Filter the lines below and copy out each one that contains the string "item".

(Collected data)

---------------

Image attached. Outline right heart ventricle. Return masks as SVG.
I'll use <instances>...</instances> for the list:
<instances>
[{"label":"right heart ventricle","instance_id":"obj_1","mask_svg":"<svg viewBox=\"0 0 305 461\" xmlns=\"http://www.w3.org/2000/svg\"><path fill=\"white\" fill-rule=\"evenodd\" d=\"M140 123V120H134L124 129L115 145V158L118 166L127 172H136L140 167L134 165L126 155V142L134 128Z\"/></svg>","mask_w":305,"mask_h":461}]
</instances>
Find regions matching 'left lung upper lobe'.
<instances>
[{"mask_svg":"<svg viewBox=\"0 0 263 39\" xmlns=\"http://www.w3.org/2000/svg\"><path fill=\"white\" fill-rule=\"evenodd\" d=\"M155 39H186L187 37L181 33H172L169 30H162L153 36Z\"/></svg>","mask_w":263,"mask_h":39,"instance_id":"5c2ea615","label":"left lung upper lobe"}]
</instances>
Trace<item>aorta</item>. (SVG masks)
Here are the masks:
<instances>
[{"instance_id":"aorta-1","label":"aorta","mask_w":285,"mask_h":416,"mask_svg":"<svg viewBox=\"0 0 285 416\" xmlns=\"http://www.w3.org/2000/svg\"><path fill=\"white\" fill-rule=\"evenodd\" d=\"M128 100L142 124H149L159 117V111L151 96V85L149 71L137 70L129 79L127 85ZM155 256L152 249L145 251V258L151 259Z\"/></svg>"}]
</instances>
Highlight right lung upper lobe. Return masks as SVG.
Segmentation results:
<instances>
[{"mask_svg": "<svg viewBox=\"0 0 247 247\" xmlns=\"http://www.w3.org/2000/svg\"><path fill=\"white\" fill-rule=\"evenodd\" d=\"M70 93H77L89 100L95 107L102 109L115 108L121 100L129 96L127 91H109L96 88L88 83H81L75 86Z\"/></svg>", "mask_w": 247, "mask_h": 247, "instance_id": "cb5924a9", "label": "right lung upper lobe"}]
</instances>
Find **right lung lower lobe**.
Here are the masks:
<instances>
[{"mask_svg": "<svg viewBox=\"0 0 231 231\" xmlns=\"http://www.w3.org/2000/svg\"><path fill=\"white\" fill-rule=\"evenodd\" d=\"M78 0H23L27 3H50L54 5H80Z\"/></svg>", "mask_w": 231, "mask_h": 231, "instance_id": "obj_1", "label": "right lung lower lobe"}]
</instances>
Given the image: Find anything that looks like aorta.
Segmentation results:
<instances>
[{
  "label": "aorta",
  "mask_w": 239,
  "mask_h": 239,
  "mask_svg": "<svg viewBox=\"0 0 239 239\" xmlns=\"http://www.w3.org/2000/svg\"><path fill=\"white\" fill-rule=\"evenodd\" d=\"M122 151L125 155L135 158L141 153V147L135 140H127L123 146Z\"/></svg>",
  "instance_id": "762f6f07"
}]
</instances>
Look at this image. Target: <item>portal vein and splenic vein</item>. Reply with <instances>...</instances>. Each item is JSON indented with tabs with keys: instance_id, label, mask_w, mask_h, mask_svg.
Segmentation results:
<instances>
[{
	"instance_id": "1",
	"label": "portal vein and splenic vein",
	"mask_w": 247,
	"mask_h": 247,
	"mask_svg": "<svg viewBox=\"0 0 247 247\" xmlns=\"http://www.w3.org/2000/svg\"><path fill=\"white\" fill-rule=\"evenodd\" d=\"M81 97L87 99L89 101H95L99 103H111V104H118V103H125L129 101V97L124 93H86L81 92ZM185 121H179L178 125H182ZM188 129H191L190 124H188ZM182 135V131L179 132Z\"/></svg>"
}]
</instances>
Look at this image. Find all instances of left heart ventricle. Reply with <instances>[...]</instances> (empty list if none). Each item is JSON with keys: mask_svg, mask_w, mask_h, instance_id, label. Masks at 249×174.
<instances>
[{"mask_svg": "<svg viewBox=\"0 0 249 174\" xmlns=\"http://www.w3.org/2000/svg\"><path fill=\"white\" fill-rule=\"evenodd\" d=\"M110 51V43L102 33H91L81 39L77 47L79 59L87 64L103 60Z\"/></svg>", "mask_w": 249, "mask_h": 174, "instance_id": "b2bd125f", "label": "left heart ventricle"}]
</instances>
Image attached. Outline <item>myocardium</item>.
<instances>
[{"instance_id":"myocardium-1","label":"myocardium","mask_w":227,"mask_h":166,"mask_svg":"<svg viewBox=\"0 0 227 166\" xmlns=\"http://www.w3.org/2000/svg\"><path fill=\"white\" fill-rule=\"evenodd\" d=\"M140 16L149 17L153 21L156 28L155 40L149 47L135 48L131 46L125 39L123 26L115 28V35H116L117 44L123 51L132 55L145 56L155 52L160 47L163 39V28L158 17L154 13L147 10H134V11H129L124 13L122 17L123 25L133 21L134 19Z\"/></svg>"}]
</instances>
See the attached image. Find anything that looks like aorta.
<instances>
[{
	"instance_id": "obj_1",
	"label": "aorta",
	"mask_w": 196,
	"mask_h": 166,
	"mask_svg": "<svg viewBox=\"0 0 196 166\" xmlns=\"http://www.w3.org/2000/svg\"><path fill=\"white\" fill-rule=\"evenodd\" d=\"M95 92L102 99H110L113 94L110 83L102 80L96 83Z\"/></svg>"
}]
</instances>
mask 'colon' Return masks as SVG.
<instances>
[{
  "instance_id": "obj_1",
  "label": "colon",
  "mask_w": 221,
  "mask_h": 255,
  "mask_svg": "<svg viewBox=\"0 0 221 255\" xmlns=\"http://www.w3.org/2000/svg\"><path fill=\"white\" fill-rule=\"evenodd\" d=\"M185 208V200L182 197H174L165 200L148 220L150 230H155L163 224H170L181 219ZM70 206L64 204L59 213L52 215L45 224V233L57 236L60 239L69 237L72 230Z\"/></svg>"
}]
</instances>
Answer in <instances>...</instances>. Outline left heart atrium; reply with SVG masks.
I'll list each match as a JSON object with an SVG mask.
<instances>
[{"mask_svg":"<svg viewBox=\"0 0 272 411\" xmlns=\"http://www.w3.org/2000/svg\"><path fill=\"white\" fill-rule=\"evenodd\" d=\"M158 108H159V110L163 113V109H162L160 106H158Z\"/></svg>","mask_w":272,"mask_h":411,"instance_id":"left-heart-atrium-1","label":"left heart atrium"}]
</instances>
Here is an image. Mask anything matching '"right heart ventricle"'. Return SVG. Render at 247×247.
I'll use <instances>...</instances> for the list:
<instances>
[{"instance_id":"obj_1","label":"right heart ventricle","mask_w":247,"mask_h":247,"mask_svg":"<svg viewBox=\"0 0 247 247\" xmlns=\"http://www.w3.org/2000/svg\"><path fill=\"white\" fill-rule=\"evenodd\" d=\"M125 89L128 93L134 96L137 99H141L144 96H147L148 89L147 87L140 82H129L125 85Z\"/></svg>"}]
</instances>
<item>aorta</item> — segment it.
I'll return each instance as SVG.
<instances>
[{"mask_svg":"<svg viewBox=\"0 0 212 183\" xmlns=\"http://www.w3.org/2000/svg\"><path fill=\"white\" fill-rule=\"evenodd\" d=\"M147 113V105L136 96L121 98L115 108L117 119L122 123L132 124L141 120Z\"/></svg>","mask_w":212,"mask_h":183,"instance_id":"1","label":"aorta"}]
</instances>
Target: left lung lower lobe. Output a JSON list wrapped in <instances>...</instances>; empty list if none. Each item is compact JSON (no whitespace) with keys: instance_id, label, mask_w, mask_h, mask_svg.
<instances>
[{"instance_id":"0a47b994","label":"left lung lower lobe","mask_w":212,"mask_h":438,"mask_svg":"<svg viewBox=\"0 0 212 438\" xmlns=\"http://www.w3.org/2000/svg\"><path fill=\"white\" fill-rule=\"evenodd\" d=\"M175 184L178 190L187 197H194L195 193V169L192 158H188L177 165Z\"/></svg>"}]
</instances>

---------------

**Answer to the exercise**
Trace<item>aorta</item>. (SVG masks)
Look at this image. Target: <item>portal vein and splenic vein</item>. Reply with <instances>...</instances>. Each item is JSON indented with tabs with keys: instance_id, label, mask_w, mask_h, mask_svg.
Look at this image. Find all instances of left heart ventricle. Reply with <instances>[...]</instances> (empty list if none). Each item is JSON with keys: mask_svg, mask_w, mask_h, instance_id, label. Masks at 249×174.
Image attached. Outline <item>myocardium</item>.
<item>aorta</item> — segment it.
Target: left lung lower lobe. Output a JSON list wrapped in <instances>...</instances>; empty list if none. Each item is compact JSON (no whitespace) with keys: instance_id, label, mask_w, mask_h, mask_svg.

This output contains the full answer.